▸ DIRECTIONS
All of the data below must be reproduced word for word, but without its images.

Collected data entries
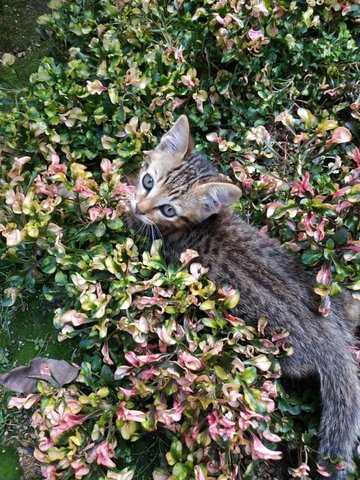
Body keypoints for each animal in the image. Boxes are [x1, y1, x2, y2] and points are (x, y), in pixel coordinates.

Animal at [129, 114, 360, 478]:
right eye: (148, 180)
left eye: (168, 210)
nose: (139, 206)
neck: (201, 224)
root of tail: (334, 344)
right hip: (330, 294)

▸ RESPONSE TO THE TASK
Body keypoints for each animal in the image. Boxes are [x1, y1, x2, y2] and points are (x, y), in pixel coordinates.

Animal at [129, 114, 360, 478]:
right eye: (148, 180)
left eye: (168, 210)
nose: (139, 206)
neck: (201, 224)
root of tail: (334, 344)
right hip: (330, 294)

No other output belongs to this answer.